Researchers have designed a new type of nerve cuff made from conductive polymers, normally used in soft robotics. The ultra-thin cuffs are designed in two distinct layers. Applying small amounts of electricity (just a few hundred millivolts) causes the devices to expand or shrink.

The cuffs are small enough that they can be rolled into a needle and injected near the target nerve. When electrically activated, the cuffs change shape to wrap around the nerve, allowing nerve activity to be monitored or modified.

“To ensure the safe use of these devices inside the body, we successfully reduced the voltage required for actuation to very low values,” said Dr. Chaoqun Dong, first author of the paper.

“Even more significant is that these armbands can change shape in either direction and be reprogrammed. This means surgeons can adjust how well the device fits around a nerve until they achieve the best results for recording and stimulating the nerve.

Tests on rats showed that the cuffs could be successfully placed without surgery and formed a self-closing loop around the target nerve. The researchers plan to continue testing the devices in animal models and hope to begin human testing in the coming years.

“With this approach, we can reach nerves that are difficult to reach with open surgery, such as the nerves that control pain, vision or hearing, but without the need to implant anything at the “inside the brain,” Barone said. “The ability to place these cuffs so that they wrap around the nerves makes this procedure much easier for surgeons and less risky for patients.”

“The ability to make an implant capable of changing shape through electrical activation opens a range of future possibilities for highly targeted treatments,” Malliaras said.

“In the future, we may be able to have implants that can move around the body, or even the brain. It makes one dream of how we could use technology to benefit patients in the future.”

About this research news in neurotechnology, robotics and neurology

Author: Georges Malliaras
Source: University of Cambridge
Contact: George Malliaras – University of Cambridge
Picture: Image is credited to Neuroscience News

Original research: Free access.
“Electrochemically actuated microelectrodes for minimally invasive peripheral nerve interfaces” by George Malliaras et al. Natural materials


Electrochemically Actuated Microelectrodes for Minimally Invasive Peripheral Nerve Interfaces

Electrode arrays that interface with peripheral nerves are used in the diagnosis and treatment of neurological disorders; however, they require complex placement surgeries that carry a high risk of nerve injury.

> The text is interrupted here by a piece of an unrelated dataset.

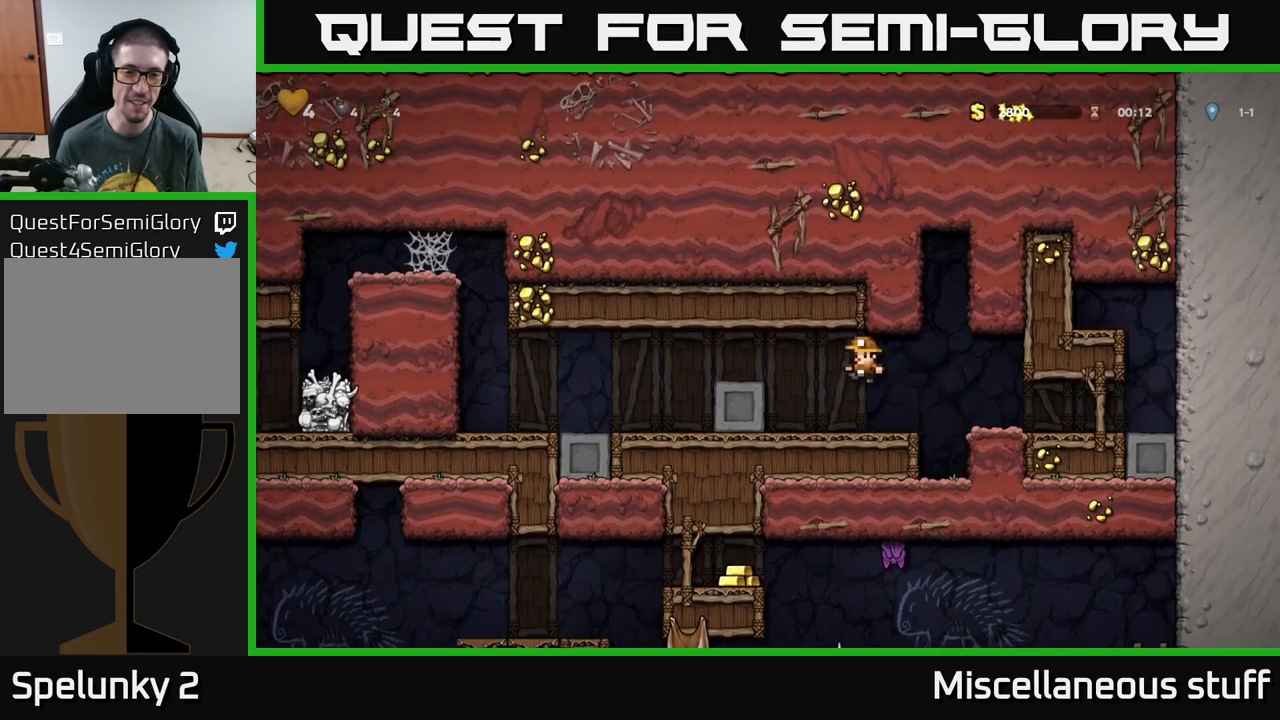
{"buttons": ["DPAD_LEFT"], "left_stick": "center", "events": [[17, "DPAD_LEFT", "up"], [133, "DPAD_LEFT", "down"]]}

Here, we leverage recent advances in soft robotic actuators and flexible electronics to develop highly conformable nerve cuffs that combine electrochemically driven conductive polymer-based soft actuators with low-impedance microelectrodes.

Powered by applied voltages as low as a few hundred millivolts, these cuffs allow active gripping or wrapping around delicate nerves. We validate this technology using in vivo rat models, showing that the cuffs form and maintain a reliable, self-closing bioelectronic interface with the rats’ sciatic nerve without the use of surgical sutures or glues.

This seamless integration of gentle electrochemical actuators with neurotechnology paves the way for minimally invasive intraoperative monitoring of nerve activity and high-quality bioelectronic interfaces.